When a Bitcoin user wants to use the 2-Way Peg, he sends a transaction to a multisig wallet whose funds are secured by the PowPeg Federation. The same public key associated with the source bitcoins in this transaction is used on the RSK chain to control the Smart Bitcoins. This means that the private key that controlled the Bitcoins in the Bitcoin blockchain can be used to control an account on the RSK chain. Although both public and private keys are similar, each blockchain encodes the address in a different format. This means that the addresses on both blockchains are different.

Currently the funds in the peg are secured by a threshold signature managed by the HSMs protected by functionaries of the PowPeg Federation. At least 51% percent of the functionaries HSM PowPeg signatures are required to transfer bitcoins out of the peg wallet. The process to unlock bitcoins is controlled by a smart contract running in the RSK blockchain. All coordination actions are open for every user to see.

The original RSK roadmap proposed to add drive-chain support to enhance the security of the funds in the peg. This requires a Bitcoin soft-fork, which may or may not occur. RSK Labs created a BIP and working code to implement this drive-chain in Bitcoin. If Bitcoin soft-forks to support the drivechain BIP RSK proposed, unlocking funds from the peg will also require 51% percent acknowledgement by the merge-mining hashing power. With the hybrid PowPeg Federation/drivechain proposed by RSK Labs, both the majority of PowPeg federation members and the merge-miners must acknowledge a release transaction, increasing the overall security of the peg.
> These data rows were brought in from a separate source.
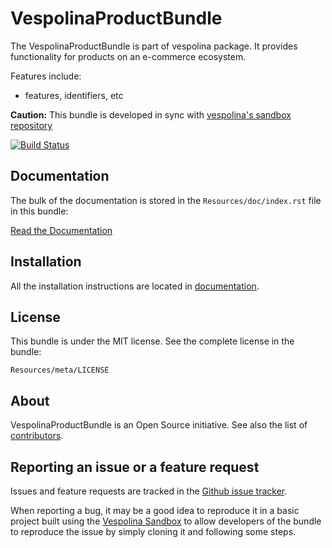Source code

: VespolinaProductBundle
======================

The VespolinaProductBundle is part of vespolina package.
It provides functionality for products on an e-commerce ecosystem.

Features include:

- features, identifiers, etc


**Caution:** This bundle is developed in sync with [vespolina's sandbox repository](https://github.com/vespolina/vespolina_sandbox)

[![Build Status](https://secure.travis-ci.org/vespolina/VespolinaProductBundle.png)](http://travis-ci.org/vespolina/VespolinaProductBundle)

Documentation
-------------

The bulk of the documentation is stored in the `Resources/doc/index.rst`
file in this bundle:

[Read the Documentation](https://github.com/vespolina/VespolinaProductBundle/blob/master/Resources/doc/index.rst)

Installation
------------

All the installation instructions are located in [documentation](https://github.com/vespolina/VespolinaProductBundle/blob/master/Resources/doc/index.rst).

License
-------

This bundle is under the MIT license. See the complete license in the bundle:

    Resources/meta/LICENSE

About
-----

VespolinaProductBundle is an Open Source initiative.
See also the list of [contributors](https://github.com/vespolina/VespolinaProductBundle/contributors).

Reporting an issue or a feature request
---------------------------------------

Issues and feature requests are tracked in the [Github issue tracker](https://github.com/vespolina/VespolinaProductBundle/issues).

When reporting a bug, it may be a good idea to reproduce it in a basic project
built using the [Vespolina Sandbox](https://github.com/vespolina/vespolina_sandbox)
to allow developers of the bundle to reproduce the issue by simply cloning it
and following some steps.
The RSK blockchain is secured by proof-of-work based on the SHA256D algorithm like Bitcoin. If all the RSK miners collude, they can censor one or all of RSK transactions but they cannot steal RBTC or Bitcoins.

The security of the RSK network will depend on the amount of merge-mining engagement and the number and quality (security compliance) of the PowPeg Federation members. More than 50% of the Bitcoin miners are currently merge-mining RSK (as of 2020) and another 30% are planning to merge-mine in the future. Furthermore, the RSK network could theoretically reach a higher hash rate than Bitcoin, by combining merge-mining hash rates from other bitcoin clones.

Are 6 confirmations on the RSK platform sufficient for a transaction to be considered confirmed?

A recent paper established that in the context of transaction reversal probability, 6 Bitcoin confirmations (average 1 hour) would be equivalent to approximately 12 RSK confirmations (average 6 minutes). While Bitcoin has the concept of 0-confirmations (the transaction has been broadcast without Replace-by-fee), there is no similar concept in RSK. The fastest real confirmation in RSK is “1.5” confirmations, or 1 confirmation plus 5 seconds without a block reversal, or an average of 35 seconds.

The RSK “gas system” prevents an attacker from creating, spreading and including resource-intensive transactions in blocks without paying the associated fees. Every resource, including CPU, bandwidth and storage is accounted for by consumption of an amount of gas. Every block has a gas limit, so the resources a block can consume are limited, making a resource exhaustion attack ineffective.